Com licença poética ao relato histórico da bíblia e, sem caô teológico, poderia dizer que aquela aberração do gado da Bovespa, que vemos no centro da cidade, é o bezerro de ouro construído na Sodoma de nosso tempo.

Já que vivemos num pais cristofascista que se utiliza do poder político, religioso e econômico para acabar com qualquer tipo de esperança do povo e criar um imaginário popular de que algo de bom sairá desse casamento de poderes, peço licença para – em uma contranarrativa – usar o conhecimento e esperança da minha fé para dizer que muitos religiosos, descomprometidos com uma leitura justa da bíblia, fazem vista grossa sobre os fatos históricos desses relatos. O fato é que, se a bíblia é um livro histórico com relatos sobre um povo à luz de uma fé, ela é clara em seu fio condutor: libertação do povo, justiça social e amor à comunidade como único mandamento. Não há curva nessa história e por isso escrevo esse texto – nosso imaginário de justiça social também tem a ver com a fé do nosso povo!

Dito isso, quero dizer que, primeiramente, o gado da Bovespa me parece uma história muito familiar. Eu fui criada em escola bíblica para crianças numa igreja evangélica, ouvi diversas vezes a história relatada em Êxodo que conta sobre o povo liberto da escravidão e que em fuga, liderada por Moisés, atravessa o deserto do Sinai até a terra prometida. Em dado momento, o povo que estava perdido no deserto endeusa um cordeiro de ouro, feito por um homem chamado Aarão, acreditando que aquilo os salvariam da fome, da morte e das incertezas da crise. A bíblia é clara quando conta que Aarão construiu o bezerro para que aquele povo, em sofrimento e sentindo-se abandonado, acreditasse que um deus de ouro o guiaria para o fim da crise.

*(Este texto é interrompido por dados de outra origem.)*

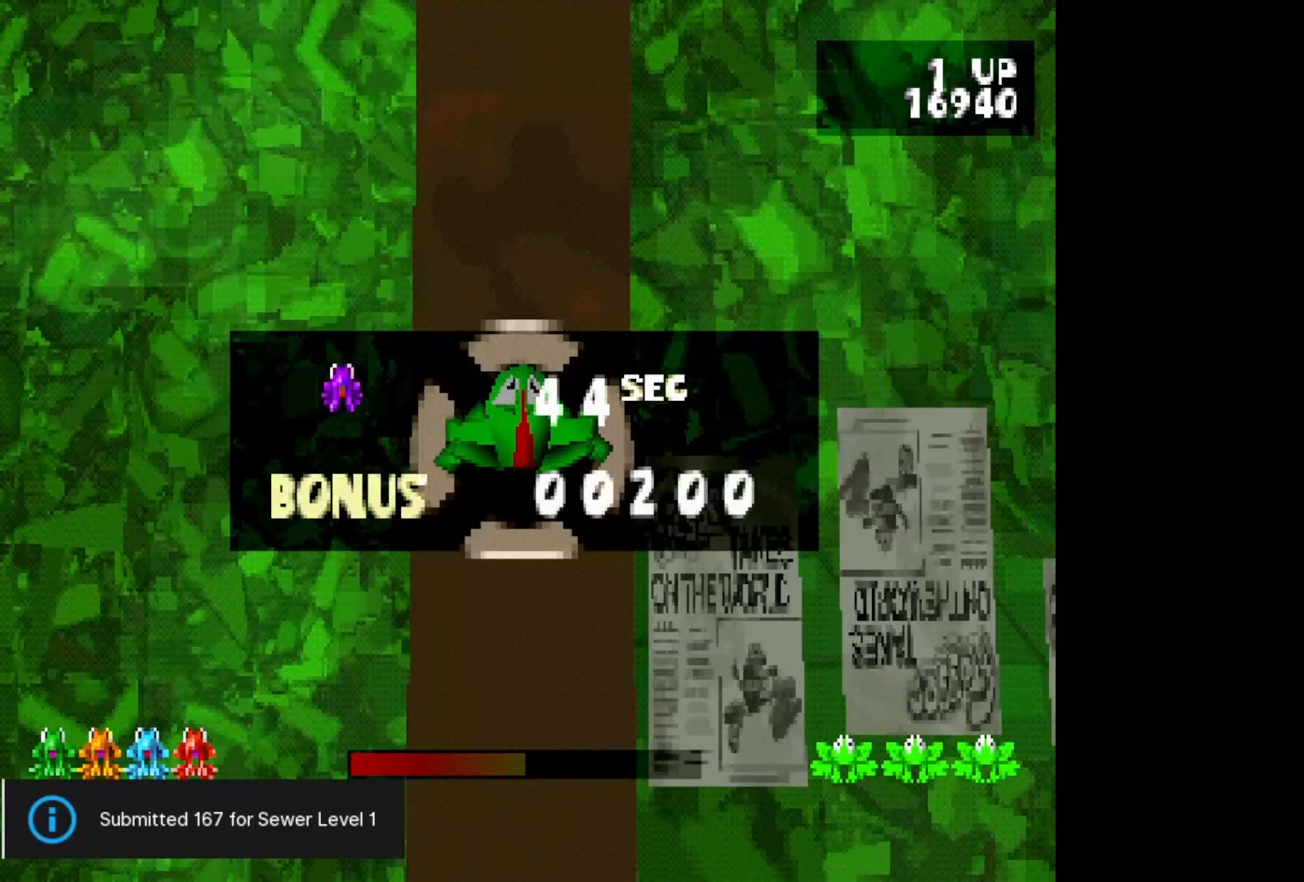
{"buttons": [], "events": [[67, "CROSS", "down"], [150, "CROSS", "up"]]}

Se a bíblia é o que enfatizei nos primeiros parágrafos desse texto, acredito que os relatos sobre o bezerro de ouro são enfáticos em evidenciar que não era a adoração a um deus de ouro que os fariam chegar na terra prometida. Infelizmente no tempo bíblico, e ainda hoje, poderosos nos fazem acreditar que o caminho é esse mesmo – os dos bezerros de ouro! Isso porque nos querem afundados no deserto – esse é o projeto do grande pecado estrutural que é o capitalismo.

E estamos no deserto! São Paulo é a cidade que possui mais de 30 mil pessoas dormindo nas calçadas; é a cidade em que a polícia assumidamente aborda moradores dos jardins de forma diferente do que moradores da cidade tiradentes; é o centro financeiro da maior falência da nossa história – mais de 19 milhões de pessoas estão passando fome em 2021. São Paulo é Sodoma e aqui entra a segunda história bíblica que quero trazer diante dessa tragédia que estamos vivendo.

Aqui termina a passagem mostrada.